SUPPLIED DATA:
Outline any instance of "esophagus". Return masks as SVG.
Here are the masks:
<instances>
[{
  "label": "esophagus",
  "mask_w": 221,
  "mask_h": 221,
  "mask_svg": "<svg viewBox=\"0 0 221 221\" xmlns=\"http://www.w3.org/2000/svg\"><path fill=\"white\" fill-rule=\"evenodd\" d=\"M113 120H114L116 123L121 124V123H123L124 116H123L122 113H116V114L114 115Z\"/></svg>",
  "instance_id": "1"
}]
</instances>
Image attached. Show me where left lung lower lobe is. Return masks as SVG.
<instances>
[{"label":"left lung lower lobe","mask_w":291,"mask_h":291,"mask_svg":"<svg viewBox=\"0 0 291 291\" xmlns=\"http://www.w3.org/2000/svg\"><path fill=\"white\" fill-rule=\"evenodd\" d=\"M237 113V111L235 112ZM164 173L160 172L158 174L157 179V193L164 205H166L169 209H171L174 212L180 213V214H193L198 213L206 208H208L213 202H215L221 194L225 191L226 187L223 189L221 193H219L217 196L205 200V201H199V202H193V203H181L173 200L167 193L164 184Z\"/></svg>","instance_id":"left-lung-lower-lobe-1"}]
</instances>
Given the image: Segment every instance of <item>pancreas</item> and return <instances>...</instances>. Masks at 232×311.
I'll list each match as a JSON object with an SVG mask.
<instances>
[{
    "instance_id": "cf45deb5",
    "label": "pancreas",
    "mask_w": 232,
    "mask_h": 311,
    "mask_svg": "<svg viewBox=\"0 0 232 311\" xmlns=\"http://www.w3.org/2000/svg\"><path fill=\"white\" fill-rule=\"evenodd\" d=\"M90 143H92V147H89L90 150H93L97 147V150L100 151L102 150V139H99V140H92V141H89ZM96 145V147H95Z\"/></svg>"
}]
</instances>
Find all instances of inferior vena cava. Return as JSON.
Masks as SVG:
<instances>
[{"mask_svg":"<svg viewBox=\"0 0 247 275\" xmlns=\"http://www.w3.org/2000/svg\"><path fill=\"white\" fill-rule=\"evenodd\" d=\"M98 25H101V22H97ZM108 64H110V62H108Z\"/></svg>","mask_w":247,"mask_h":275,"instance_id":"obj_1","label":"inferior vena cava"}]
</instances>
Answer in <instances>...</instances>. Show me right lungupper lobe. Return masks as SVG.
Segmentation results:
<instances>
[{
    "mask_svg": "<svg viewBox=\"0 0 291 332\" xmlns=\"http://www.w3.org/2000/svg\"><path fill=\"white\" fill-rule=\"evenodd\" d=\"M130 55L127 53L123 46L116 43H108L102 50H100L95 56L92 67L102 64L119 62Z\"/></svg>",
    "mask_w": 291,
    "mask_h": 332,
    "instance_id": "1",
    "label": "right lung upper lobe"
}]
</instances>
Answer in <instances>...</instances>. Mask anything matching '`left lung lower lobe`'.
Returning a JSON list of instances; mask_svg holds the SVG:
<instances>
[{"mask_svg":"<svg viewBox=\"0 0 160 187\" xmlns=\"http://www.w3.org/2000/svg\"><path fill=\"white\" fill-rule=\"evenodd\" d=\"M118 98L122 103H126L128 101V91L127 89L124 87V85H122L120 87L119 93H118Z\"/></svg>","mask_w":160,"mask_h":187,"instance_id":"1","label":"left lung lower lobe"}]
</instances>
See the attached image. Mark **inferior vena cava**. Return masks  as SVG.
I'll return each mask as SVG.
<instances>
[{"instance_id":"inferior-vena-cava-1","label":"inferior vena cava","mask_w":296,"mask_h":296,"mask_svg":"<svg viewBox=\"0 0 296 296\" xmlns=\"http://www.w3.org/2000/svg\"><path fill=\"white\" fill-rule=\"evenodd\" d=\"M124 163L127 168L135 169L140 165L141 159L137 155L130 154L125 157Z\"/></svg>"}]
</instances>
...
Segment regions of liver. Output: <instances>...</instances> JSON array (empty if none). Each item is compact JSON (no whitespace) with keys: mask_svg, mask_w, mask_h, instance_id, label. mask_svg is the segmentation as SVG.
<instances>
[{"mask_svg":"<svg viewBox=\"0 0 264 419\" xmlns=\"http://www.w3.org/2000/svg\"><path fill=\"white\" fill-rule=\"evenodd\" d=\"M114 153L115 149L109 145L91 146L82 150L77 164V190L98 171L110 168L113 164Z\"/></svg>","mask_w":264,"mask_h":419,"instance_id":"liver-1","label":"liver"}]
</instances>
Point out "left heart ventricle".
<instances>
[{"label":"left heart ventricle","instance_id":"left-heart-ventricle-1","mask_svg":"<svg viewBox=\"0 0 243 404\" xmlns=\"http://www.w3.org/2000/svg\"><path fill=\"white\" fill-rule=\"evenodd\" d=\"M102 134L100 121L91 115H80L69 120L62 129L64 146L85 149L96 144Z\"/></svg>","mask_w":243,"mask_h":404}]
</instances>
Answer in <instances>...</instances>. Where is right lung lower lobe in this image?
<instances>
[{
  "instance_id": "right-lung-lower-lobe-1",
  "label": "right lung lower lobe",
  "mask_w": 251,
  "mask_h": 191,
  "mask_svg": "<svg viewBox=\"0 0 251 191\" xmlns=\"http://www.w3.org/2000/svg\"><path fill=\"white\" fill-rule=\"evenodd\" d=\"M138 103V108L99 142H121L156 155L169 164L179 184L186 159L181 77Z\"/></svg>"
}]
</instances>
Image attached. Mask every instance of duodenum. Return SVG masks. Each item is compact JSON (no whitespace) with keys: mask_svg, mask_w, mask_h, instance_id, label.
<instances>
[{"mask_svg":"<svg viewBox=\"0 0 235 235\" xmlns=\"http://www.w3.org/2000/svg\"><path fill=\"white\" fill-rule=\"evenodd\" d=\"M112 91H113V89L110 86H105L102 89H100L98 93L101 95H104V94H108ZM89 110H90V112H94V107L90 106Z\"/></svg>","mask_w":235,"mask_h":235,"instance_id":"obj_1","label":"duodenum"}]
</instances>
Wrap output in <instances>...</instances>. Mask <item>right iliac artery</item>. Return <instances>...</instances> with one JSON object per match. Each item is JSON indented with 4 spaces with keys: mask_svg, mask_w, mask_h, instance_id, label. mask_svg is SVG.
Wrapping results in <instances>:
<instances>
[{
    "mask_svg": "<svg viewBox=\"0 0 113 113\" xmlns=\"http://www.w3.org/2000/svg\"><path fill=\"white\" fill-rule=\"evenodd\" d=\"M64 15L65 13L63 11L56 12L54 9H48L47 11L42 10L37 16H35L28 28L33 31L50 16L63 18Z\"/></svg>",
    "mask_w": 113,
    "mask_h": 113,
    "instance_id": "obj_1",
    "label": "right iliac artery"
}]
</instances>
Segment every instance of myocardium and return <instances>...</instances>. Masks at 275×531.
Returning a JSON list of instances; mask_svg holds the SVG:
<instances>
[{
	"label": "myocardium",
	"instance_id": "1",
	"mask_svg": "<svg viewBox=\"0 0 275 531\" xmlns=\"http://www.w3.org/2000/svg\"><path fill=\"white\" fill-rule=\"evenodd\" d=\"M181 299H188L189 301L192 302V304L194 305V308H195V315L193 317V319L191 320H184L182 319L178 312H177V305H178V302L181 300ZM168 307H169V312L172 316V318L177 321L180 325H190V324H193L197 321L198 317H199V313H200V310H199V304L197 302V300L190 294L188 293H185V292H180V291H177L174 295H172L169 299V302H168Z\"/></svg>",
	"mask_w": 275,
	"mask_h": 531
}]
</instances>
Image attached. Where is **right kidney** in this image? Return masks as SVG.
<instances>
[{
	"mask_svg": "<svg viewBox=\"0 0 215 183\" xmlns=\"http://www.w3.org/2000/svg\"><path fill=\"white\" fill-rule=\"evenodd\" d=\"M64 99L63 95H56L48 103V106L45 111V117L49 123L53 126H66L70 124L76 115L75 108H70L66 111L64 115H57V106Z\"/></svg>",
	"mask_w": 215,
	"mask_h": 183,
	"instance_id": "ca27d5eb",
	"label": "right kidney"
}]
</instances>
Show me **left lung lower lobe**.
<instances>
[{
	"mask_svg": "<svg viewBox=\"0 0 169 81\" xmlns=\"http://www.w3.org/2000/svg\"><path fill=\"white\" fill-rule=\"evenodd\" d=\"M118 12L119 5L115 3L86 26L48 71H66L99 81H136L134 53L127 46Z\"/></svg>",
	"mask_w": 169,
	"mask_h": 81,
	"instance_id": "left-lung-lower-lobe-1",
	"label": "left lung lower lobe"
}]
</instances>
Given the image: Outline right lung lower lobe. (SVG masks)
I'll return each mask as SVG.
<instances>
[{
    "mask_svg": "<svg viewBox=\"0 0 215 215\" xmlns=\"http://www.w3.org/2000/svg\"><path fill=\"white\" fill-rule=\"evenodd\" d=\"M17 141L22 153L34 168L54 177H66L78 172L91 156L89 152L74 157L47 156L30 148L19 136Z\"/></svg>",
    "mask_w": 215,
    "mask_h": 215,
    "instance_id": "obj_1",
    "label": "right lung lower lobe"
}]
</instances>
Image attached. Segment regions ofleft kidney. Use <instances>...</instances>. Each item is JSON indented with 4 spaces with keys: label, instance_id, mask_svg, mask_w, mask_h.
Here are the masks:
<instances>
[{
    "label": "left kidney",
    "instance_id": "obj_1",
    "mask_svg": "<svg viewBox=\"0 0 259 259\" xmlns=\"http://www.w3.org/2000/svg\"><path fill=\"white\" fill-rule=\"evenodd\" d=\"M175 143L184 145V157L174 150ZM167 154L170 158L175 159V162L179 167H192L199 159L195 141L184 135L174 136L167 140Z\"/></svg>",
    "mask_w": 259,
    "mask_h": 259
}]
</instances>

STATED TASK: Locate each line of the listing above that contains the string "whitespace" and copy every such line in full. Uppercase and lowercase letters are to be treated as distinct.

SOLUTION BELOW:
Segment regions of liver. Output: <instances>...</instances> JSON array (empty if none). Each item is compact JSON (no whitespace) with keys: mask_svg, mask_w, mask_h, instance_id, label. mask_svg is the segmentation as SVG.
Image attached. Mask every instance of duodenum. Return SVG masks. Each item is compact JSON (no whitespace) with keys: mask_svg, mask_w, mask_h, instance_id, label.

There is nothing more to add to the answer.